New York Times columnist Thomas Friedman had some things to say the other day about the way the internet is empowering individuals "to publish your own book, start your own company and chase your own dream." He was visiting with Amazon.com's founder Jeff Bezos, and grooving with the young entrepreneur's vision of the future.
"I see the elimination of gatekeepers everywhere,” Bezos says. For a nominal fee, everyone has access to the most powerful computing and storage facilities on Amazon's "cloud." Start-ups can even send their inventory to Amazon, and it will handle orders and shipping.
"Sixteen of the top 100 best-sellers on Kindle today were self-published," gushes Bezos, and Friedman gushes in return.
Way back in 1998, I wrote in the Boston Globe about a world without gatekeepers.
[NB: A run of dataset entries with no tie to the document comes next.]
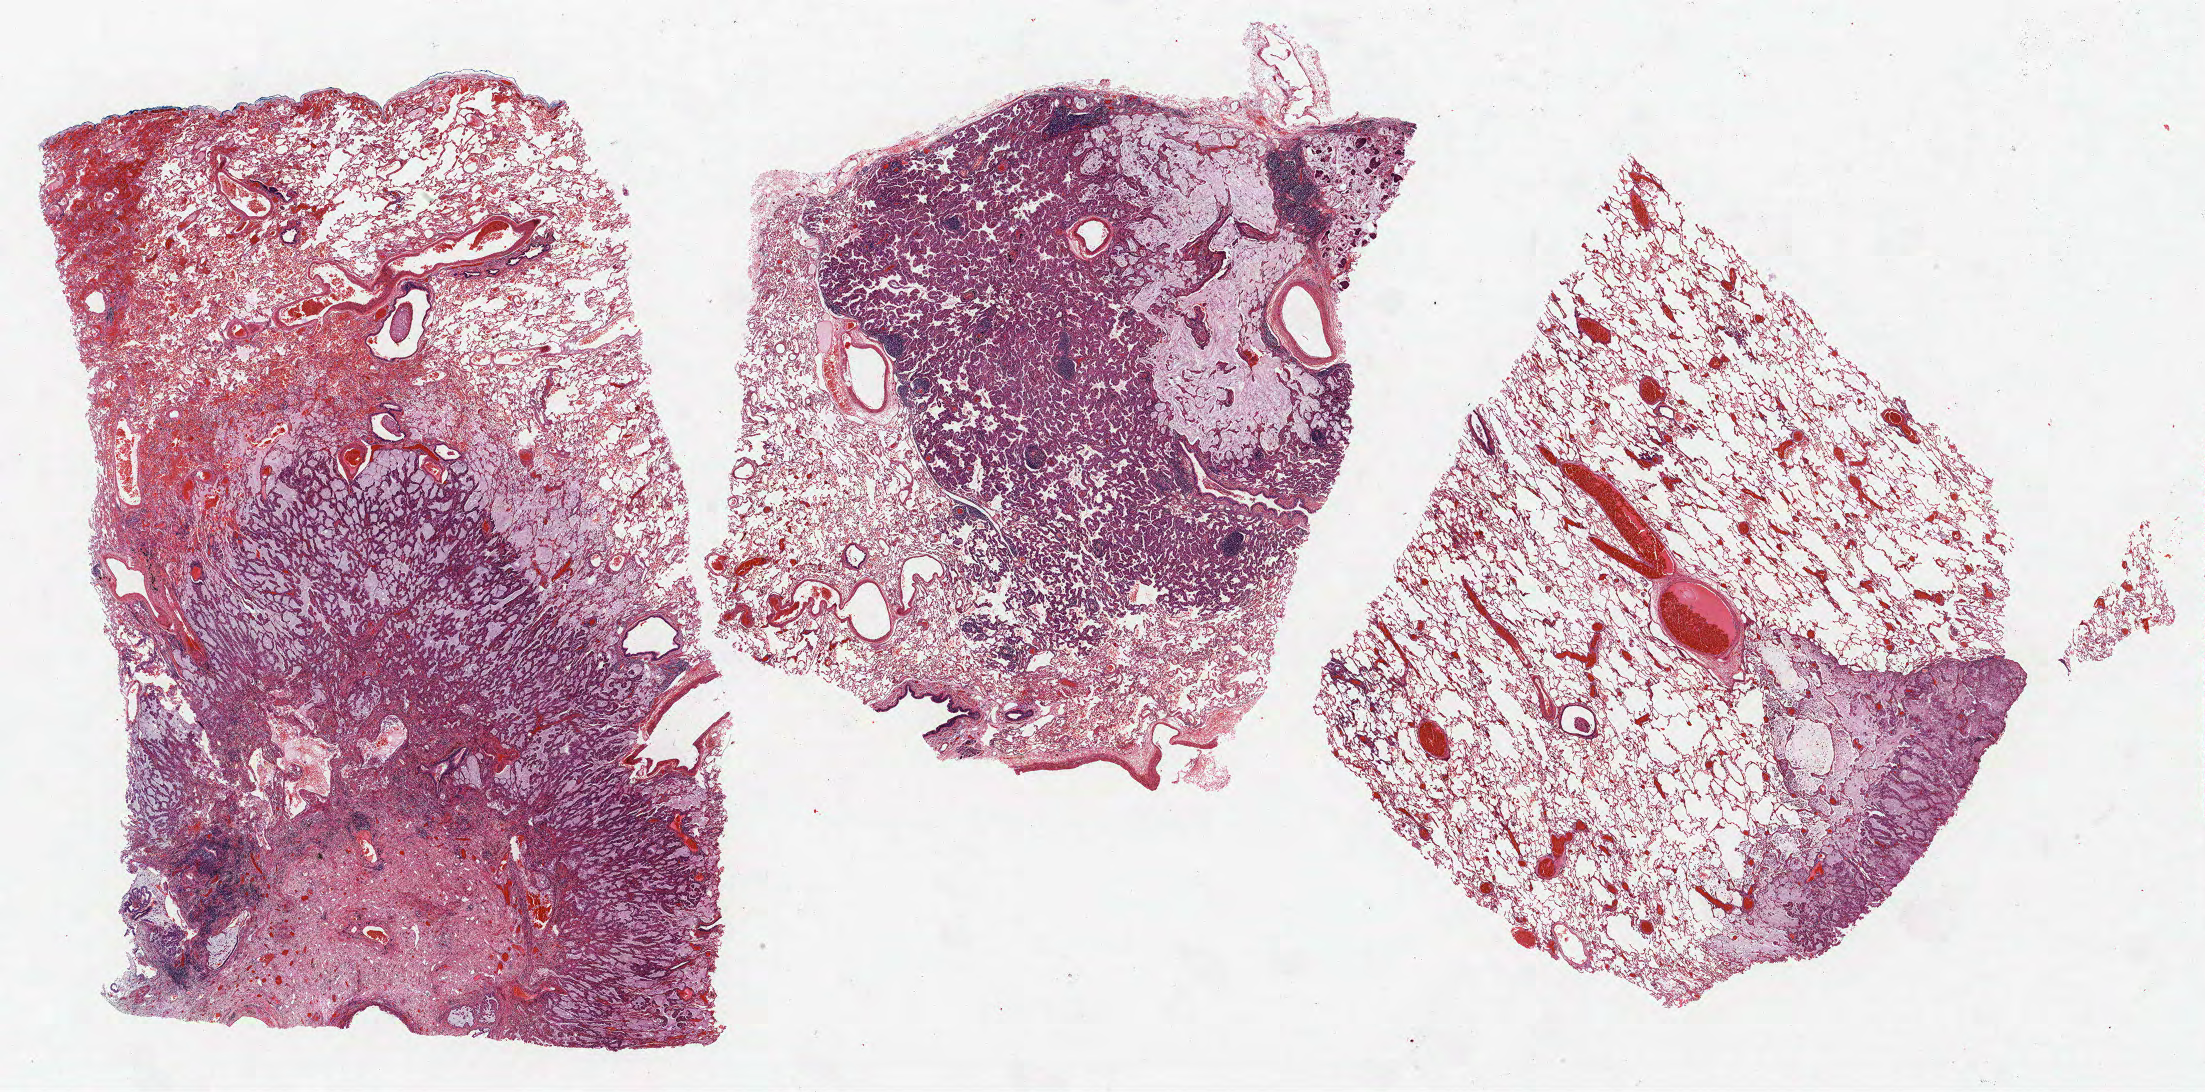
Hematoxylin and eosin (H&E) stained whole-slide image — low-resolution overview of the scanned area, about 35.3 x 17.5 mm, FFPE section, lung. Female patient, aged 61 at enrolment. Current smoker at enrolment. Grade: moderately differentiated (G2).
* ICD-O-3 topography: lower lobe of lung (C34.3)
* participant's lung-cancer diagnosis: Adenocarcinoma, NOS
* primary tumour location (clinical record): right lower lobe
* tumour size (pathology): 30 mm
* stage (AJCC 6th edition): IIA
* note: participant had 2 primary lung cancers recorded; fields above describe the first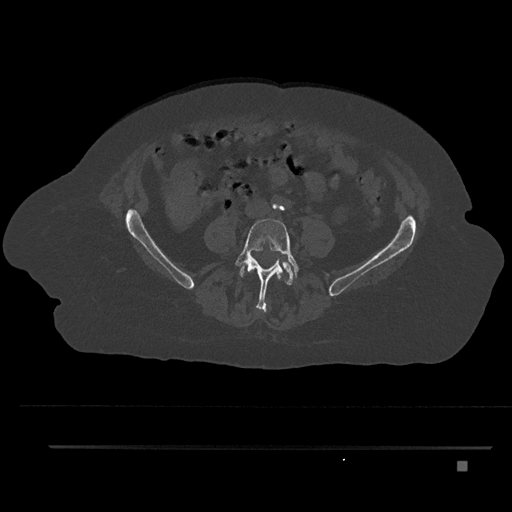
CT including the spine, one axial slice; slice 78 of 797 in the series (ordered by position); 120 kVp; bone window (W 1800 / L 400 HU); 0.5 mm slice thickness; 512 × 512 image matrix, field of view 437 × 437 mm. Patient: female, 76 years. From the clinical record (not read from this slice): primary cancer: lung; vertebrae with lytic lesions (as recorded): T11, L3.
Annotated regions visible in this slice (semi-automatic segmentation, software-assisted and operator-edited):
- L3 vertebra: box from (x=250, y=271) to (x=282, y=278) px
- L4 vertebra: (x=234, y=218)–(x=300, y=312)
- L5 vertebra: (x=240, y=262)–(x=297, y=285)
Amazon was a baby back then, and e-books were, if anything, a fuzzy dream, but it was clear which way the wind was blowing. My column was picked up and re-published by the American Society of Newspaper editors on their own website.
I wrote: "The Internet is like a vast marketplace of ideas where every purveyor has the same size stall. Some stalls are decked out with neon lights; others are shabby and drab. Some stall keepers promise the world; others offer only modest helpings of 'fact.' Where does one shop?"
"Does it matter?" I asked. "Yes. A vigorous marketplace of ideas is healthy, but society needs a certain degree of shared faith if it is not to disintegrate into anarchy. If all ideas in the marketplace are equal, then no ideas will truly matter."
And now the future is here. Editors, librarians, school teachers and other traditional gatekeepers have been made redundant. Everyone, everywhere has access to everything. Everyone blogs. Everyone tweets. Everyone has a stall on Facebook. Everyone can publish a book for pennies and Amazon will sell it.
There is something marvelous about this, something empowering and democratic. Something disquieting too.
On the Internet, nobody knows you're a dog. Remember that famous New Yorker cartoon? We're all dogs now. And every idea, no matter how brilliant, no matter how loony, has equal access to our ear.